Text excerpt:
Mobile applications are more and more frequently used by bank customers. This is an extremely comfortable way of using one’s account. Unfortunately, development of mobile technologies entails a range of threats connected primarily with cyber attacks. What to take into consideration so as not to become exposed to having money lost or sensitive data stolen?
We eagerly use mobile applications when paying bills or doing the shopping. Therefore, in order to take care of our safety, banks introduce securities with a view to minimise the risk of cyber attack, e.g. by means of SMS codes, transaction limits, identification mechanisms or automatic session timeout after user’s inactivity period. But are all these measures able to protect us from a theft? It turns out that the problem is much more complex and we can expose ourselves to a cyber attack by downloading applications from unknown sources or downloading software from a link included in a text message or email. Phishing is one of popular methods of stealing data, which in the case of mobile banking involves capturing confidential data used for logging in and authorising transfers. This is a simple route to a theft – obtaining login credentials in the system makes it possible to transfer money from the bank to any account. So how to protect oneself from cyber attacks?
It should be remembered that mobile devices should also have an antivirus software installed, which must be regularly updated. Let’s pay attention to the fact that applications downloaded on our smartphone or tablet should come from a verified and legal source. We must not download banking applications from suspicious links. They ought to be downloaded exclusively from official stores: AppStore (for iOS), Google Play (for Android), Windows Phone Store or Windows Store (for Windows systems). Moreover, after using mobile banking services you should immediately logout and not leave your smartphone unattended.

Source material:
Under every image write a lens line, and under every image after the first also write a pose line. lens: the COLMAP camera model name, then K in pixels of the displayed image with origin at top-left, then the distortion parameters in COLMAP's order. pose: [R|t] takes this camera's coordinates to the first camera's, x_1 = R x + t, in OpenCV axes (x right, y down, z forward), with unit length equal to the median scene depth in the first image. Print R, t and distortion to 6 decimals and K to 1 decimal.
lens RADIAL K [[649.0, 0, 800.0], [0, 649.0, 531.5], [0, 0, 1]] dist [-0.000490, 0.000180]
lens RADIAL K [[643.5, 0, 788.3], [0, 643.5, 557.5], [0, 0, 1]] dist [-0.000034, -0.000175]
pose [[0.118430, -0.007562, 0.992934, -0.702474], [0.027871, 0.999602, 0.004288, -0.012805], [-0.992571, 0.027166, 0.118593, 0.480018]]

What you have to do:
Please rewrite everything from "Mobile applications are" down to "sensitive data stolen?" in the mobile banking text, swapping "comfortable" for "convenient". The listing comes from a separate source and is not part of the mobile banking text.

Response:
Mobile applications are more and more frequently used by bank customers. This is an extremely convenient way of using one’s account. Unfortunately, development of mobile technologies entails a range of threats connected primarily with cyber attacks. What to take into consideration so as not to become exposed to having money lost or sensitive data stolen?